I broke NC today after 3 wks...

iVillage Member
Registered: 12-01-2003
I broke NC today after 3 wks...
3
Thu, 01-06-2005 - 8:33pm

Hey everyone.

Well, I called him and left a message. I really think I needed to do this. I think it's kind of a closure for me. We ended it as friends and on good terms exactly 3 wks ago... I think in order for me to get him out of my thoughts I needed to talk to him, to just say Hi and see how his holidays were... I miss the easy friendship we had. I'm OK that the sexual part of the relationship is over (because he can't deal with the guilt he has where his 4 yr old daughter is concerned & his wife keeps saying that she knows he has a girlfriend which scared him big time). I understand why we can't see each other any more and I accept that but his friendship means so much to me. He's helped me and has been so supportive of me (losing weight and improving ME). I really miss that.

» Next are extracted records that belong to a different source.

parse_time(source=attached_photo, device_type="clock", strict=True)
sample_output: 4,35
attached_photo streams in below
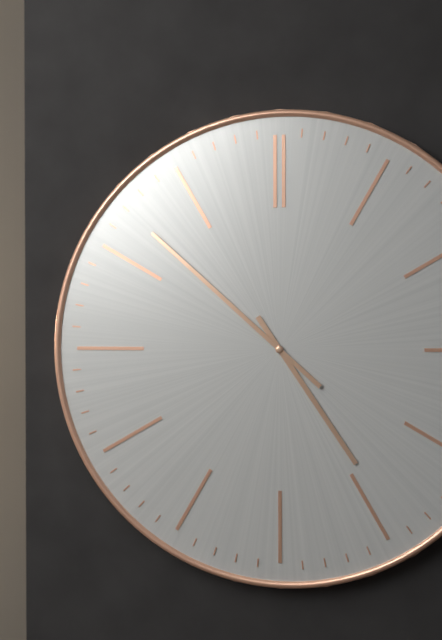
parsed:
4,52
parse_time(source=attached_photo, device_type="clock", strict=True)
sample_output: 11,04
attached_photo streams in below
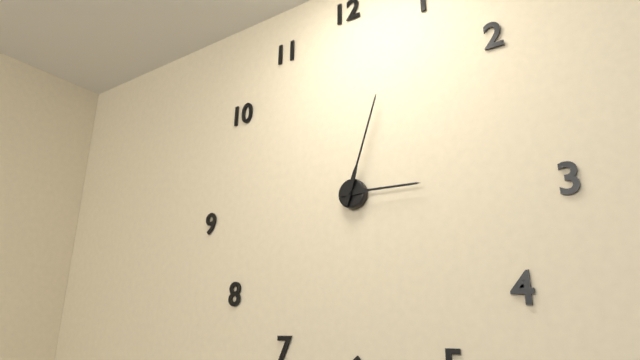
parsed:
3,03
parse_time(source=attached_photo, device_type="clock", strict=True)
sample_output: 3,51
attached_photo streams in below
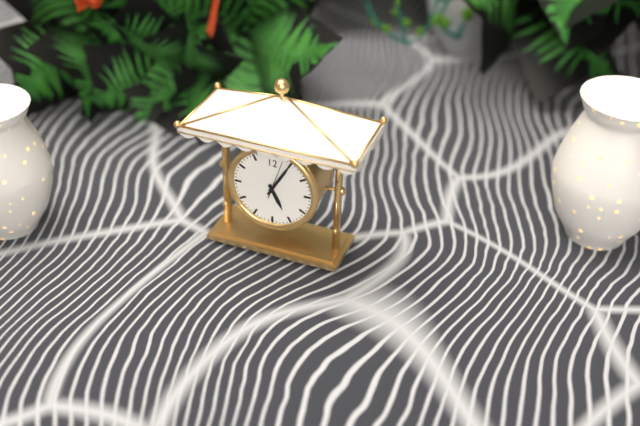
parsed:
5,05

My biggest fear is that he wouldn't call me back, that he would just blow me off or that he never cared enough about me to return my call. Well, he did return my call and I couldn't answer it (home with husband)... but he did leave me a VM and he sounded good and wasn't annoyed that I called him. In fact he sounded upbeat. He said he'd call me Friday and I have to be honest, I'm really looking forward to actually talking to him. Talking. That's it. I'm seriously working to 'fix' my marriage and we've been doing really well over the last 3 wks and I intend to keep at it... Am I a horrible person for wanting to still be friends with xMM? I just really miss the friendship part of the relationship. I can't figure out why... My husband is also very supportive of me so I don't know why I still have this need to talk to xMM.

Help!

iVillage Member
Registered: 12-28-2003
Thu, 01-06-2005 - 9:11pm

Kats

" Am I a horrible person for wanting to still be friends with xMM? I just really miss the friendship part of the relationship. I can't figure out why... My husband is also very supportive of me "

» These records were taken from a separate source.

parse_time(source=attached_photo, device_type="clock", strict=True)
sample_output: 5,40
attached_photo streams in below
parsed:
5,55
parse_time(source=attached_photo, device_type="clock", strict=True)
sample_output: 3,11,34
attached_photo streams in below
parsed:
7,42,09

If it was your husband who cheated and wanted to keep a FRIENDSHIP with his OW what would you think of that would you be ok with it, if not what should you do ?

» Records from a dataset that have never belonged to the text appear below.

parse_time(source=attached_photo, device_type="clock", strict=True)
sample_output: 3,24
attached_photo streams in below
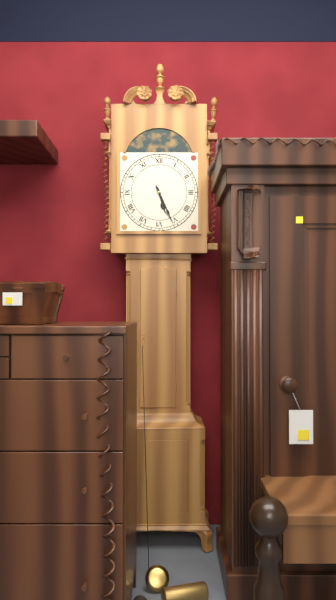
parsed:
5,26
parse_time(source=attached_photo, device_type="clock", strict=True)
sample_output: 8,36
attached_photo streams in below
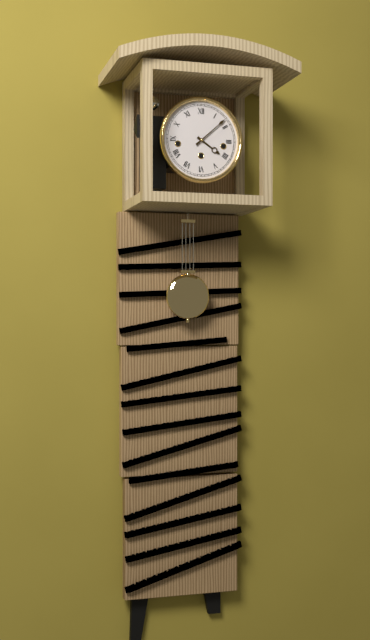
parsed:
4,08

I think the reality of this is that you have not really ended the affair just changed it to an EA at the OM insistence and in time if you continue to have contact with him it will be a PA again in time until your both end up divorced and your children come from broken homes.

This FRIENDSHIP stuff is a load of B/S it's just a way of keeping the affair going in a toned down sort of way.

If you want your marriage to survive then go TOTAL NO CONTACT and get into individual counceling to find out way your willing to flush your family for this man, the clocks ticking on the affair bomb are you going to defuse it before it goes off and destroys everyone you care about.

Cut bait or fish.

iVillage Member
Registered: 07-18-2004
Thu, 01-06-2005 - 11:01pm

MeFree -- I read Kat's post three times because I couldn't believe what I was reading. Either it was a really bad joke or she had gone over the edge. Then I read your post -- and I burst out laughing. (Sorry, Kats, but if you wake up tomorrow morning and STILL don't under what is the matter with your thinking -- you're in for A LOT more hurt.) Free, if you're not a therapist -- you need to become one SOON. I love your posts/advice.

Bella

iVillage Member
Registered: 12-09-2004
Fri, 01-07-2005 - 2:58pm
Kat's I'm sorry but i also agree with bella and mefree, honey you have a supportive husband, do you know how many of us would love to say that. You cannot stay friends with someone you were so close to and have sex it just dodes'nt work. If you love your husband and he is good to you find a way to make him your friend. He's the one who needs to be your best friend. You need to say good-bye to this om and if need to go to counseling and find out what drives you to want to stay in contact with om. I would give my left arm to have a loving supportive husband, you are one of the lucky ones. please don't take any of the words from who has responded to you harshly and I certainly don't wany your feelings hurt and not post any more, we are all here to support each other and we all do some things that we should be knocked upside the head for. concentrate on your husband hon and let the other m go NO CONTACT!!!!
You could end up loosing a loving husband and not have om either. good luck and hugs to you and please don't be afaid to post again, I will be happy to talk to you even tho I'm having a hard time my self..... my situation is different.